Richard Harden

Personal information
- Full name: Richard John Harden
- Born: 16 August 1965 (age 60) Bridgwater, Somerset, England
- Batting: Right-handed
- Bowling: Slow left-arm orthodox
- Role: Batsman
- Relations: Rachel Reese (wife)

Domestic team information
- 1985–1998: Somerset
- 1987/88–1990/91: Central Districts
- 1999–2000: Yorkshire
- FC debut: 8 May 1985 Somerset v Australians
- Last FC: 24 May 2000 Yorkshire v Zimbabwe
- LA debut: 14 May 1985 Somerset v Kent
- Last LA: 21 May 2000 Yorkshire v Gloucestershire

Career statistics
| Competition | First-class | List A |
| Matches | 253 | 283 |
| Runs scored | 13,336 | 7,007 |
| Batting average | 37.67 | 30.73 |
| 100s/50s | 28/70 | 4/43 |
| Top score | 187 | 108* |
| Balls bowled | 1,478 | 25 |
| Wickets | 20 | 0 |
| Bowling average | 51.15 | – |
| 5 wickets in innings | 0 | – |
| 10 wickets in match | 0 | – |
| Best bowling | 2/7 | – |
| Catches/stumpings | 189/– | 86/– |
- Source: ESPNcricinfo, 9 October 2009

= Richard Harden (cricketer) =

English cricketer (born 1965)

Richard John Harden (born 16 August 1965) is a former English first-class cricketer.

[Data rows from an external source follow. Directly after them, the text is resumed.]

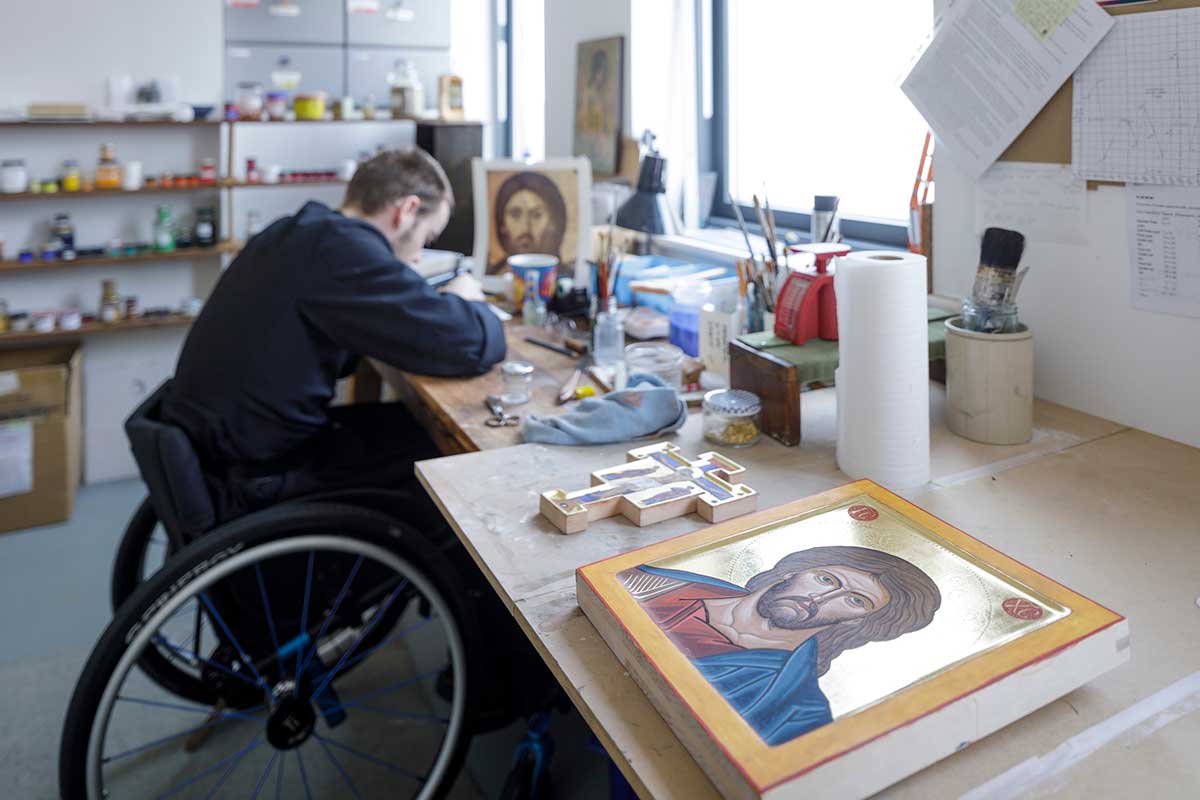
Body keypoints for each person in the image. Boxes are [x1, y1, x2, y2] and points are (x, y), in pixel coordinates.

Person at [162, 147, 505, 522]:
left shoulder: (298, 232)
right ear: (406, 211)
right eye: (426, 236)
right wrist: (470, 301)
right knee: (447, 459)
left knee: (403, 425)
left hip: (223, 449)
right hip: (262, 471)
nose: (421, 255)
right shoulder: (344, 253)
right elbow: (468, 344)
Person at [621, 545, 941, 745]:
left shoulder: (796, 710)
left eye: (855, 600)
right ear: (793, 571)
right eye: (826, 580)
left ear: (856, 621)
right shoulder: (653, 585)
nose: (820, 598)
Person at [488, 171, 568, 273]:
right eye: (515, 215)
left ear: (551, 224)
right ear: (502, 225)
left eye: (536, 215)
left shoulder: (567, 279)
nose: (525, 228)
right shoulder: (491, 276)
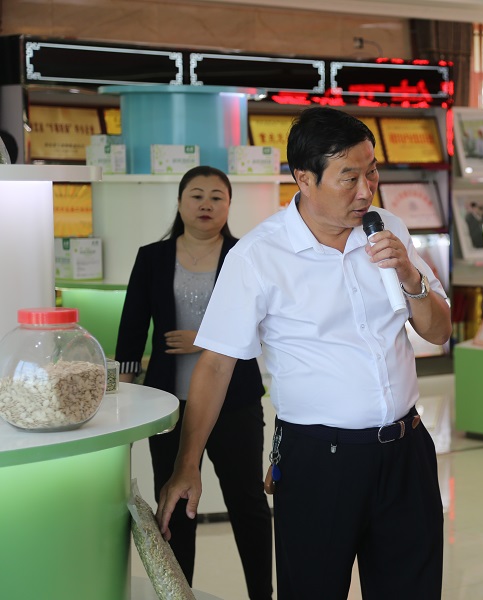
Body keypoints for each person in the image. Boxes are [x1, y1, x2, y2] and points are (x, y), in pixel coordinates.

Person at [156, 106, 451, 599]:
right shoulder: (259, 255)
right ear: (304, 179)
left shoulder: (388, 228)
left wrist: (409, 274)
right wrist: (188, 464)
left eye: (372, 172)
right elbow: (216, 363)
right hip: (319, 462)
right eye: (349, 177)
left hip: (407, 452)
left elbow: (438, 331)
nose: (366, 190)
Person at [115, 166, 273, 599]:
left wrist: (203, 340)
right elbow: (132, 330)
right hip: (168, 405)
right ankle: (179, 593)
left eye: (217, 197)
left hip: (234, 403)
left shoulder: (245, 255)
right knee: (175, 506)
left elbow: (267, 326)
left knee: (248, 504)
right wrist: (121, 400)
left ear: (229, 205)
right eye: (197, 195)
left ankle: (262, 593)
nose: (206, 204)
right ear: (180, 202)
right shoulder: (152, 257)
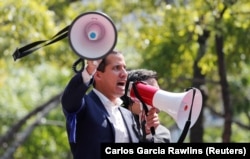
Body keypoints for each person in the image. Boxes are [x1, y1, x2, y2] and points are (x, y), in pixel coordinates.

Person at [61, 50, 160, 159]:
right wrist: (88, 71)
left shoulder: (128, 116)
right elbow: (69, 99)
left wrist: (148, 133)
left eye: (124, 68)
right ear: (98, 75)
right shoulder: (84, 106)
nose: (124, 74)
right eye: (116, 68)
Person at [121, 68, 171, 143]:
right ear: (131, 97)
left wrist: (148, 135)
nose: (157, 97)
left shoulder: (162, 134)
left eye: (157, 91)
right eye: (149, 92)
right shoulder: (117, 126)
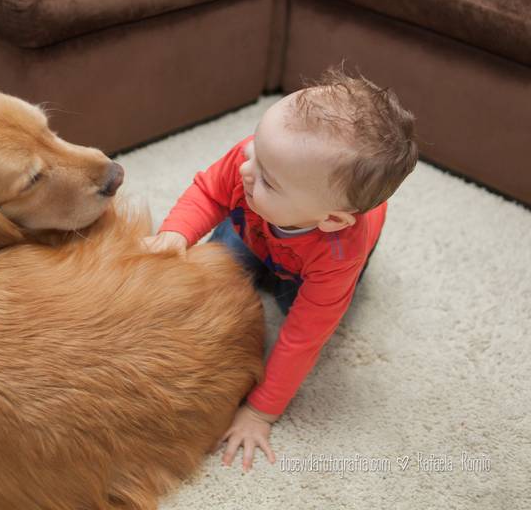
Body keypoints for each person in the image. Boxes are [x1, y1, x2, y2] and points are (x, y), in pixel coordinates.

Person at [142, 66, 418, 472]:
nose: (244, 168)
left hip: (308, 269)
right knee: (210, 280)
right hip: (251, 232)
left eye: (268, 181)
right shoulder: (255, 160)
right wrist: (175, 233)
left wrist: (259, 413)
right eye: (254, 146)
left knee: (303, 316)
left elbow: (301, 340)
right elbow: (209, 191)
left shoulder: (338, 251)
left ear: (332, 219)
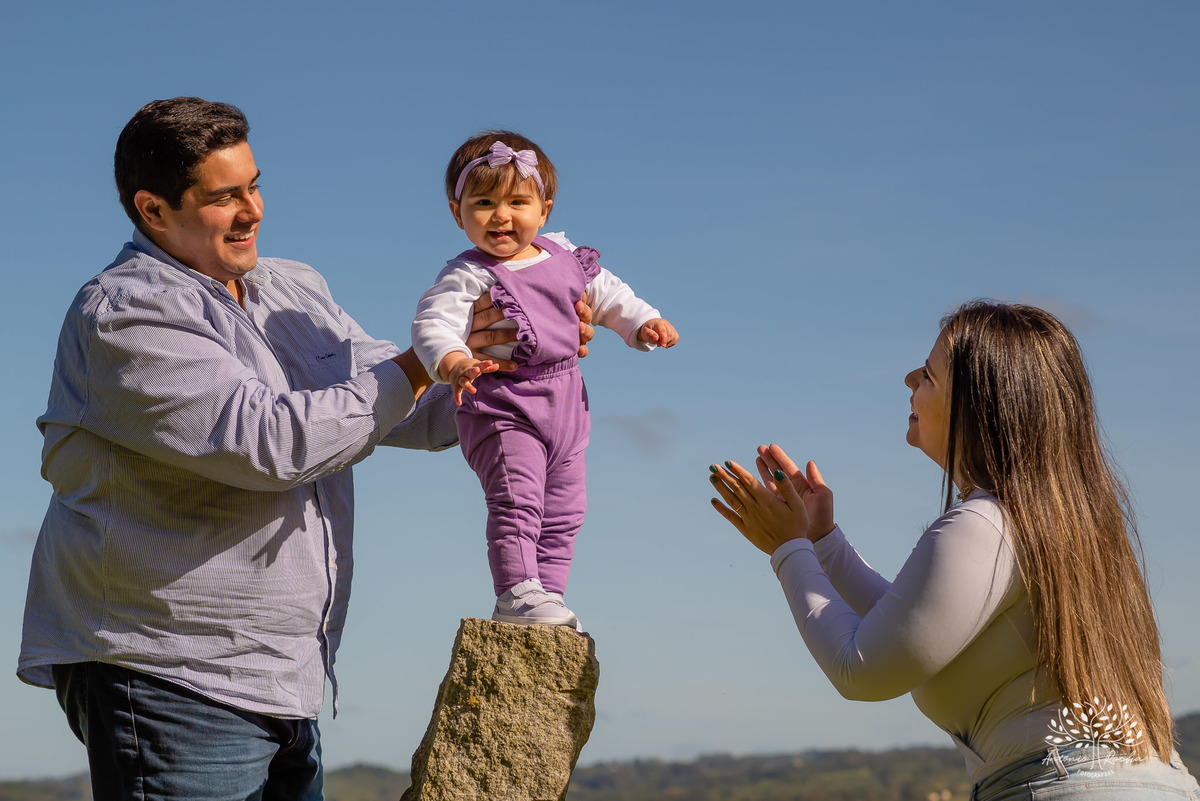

A right-handed batsman, he played for Somerset from 1985 to 1998, receiving his county cap in 1989, and for Yorkshire from 1999 to 2000. He also had two stints playing for Central Districts in New Zealand, and later moved to New Zealand permanently.

Harden runs a financial advice company. He is married to Rachel Reese, whose successful campaign for the mayoralty of Nelson he managed. They married in 2017 after 12 years together. They have three children from previous marriages: her son and daughter, and his son.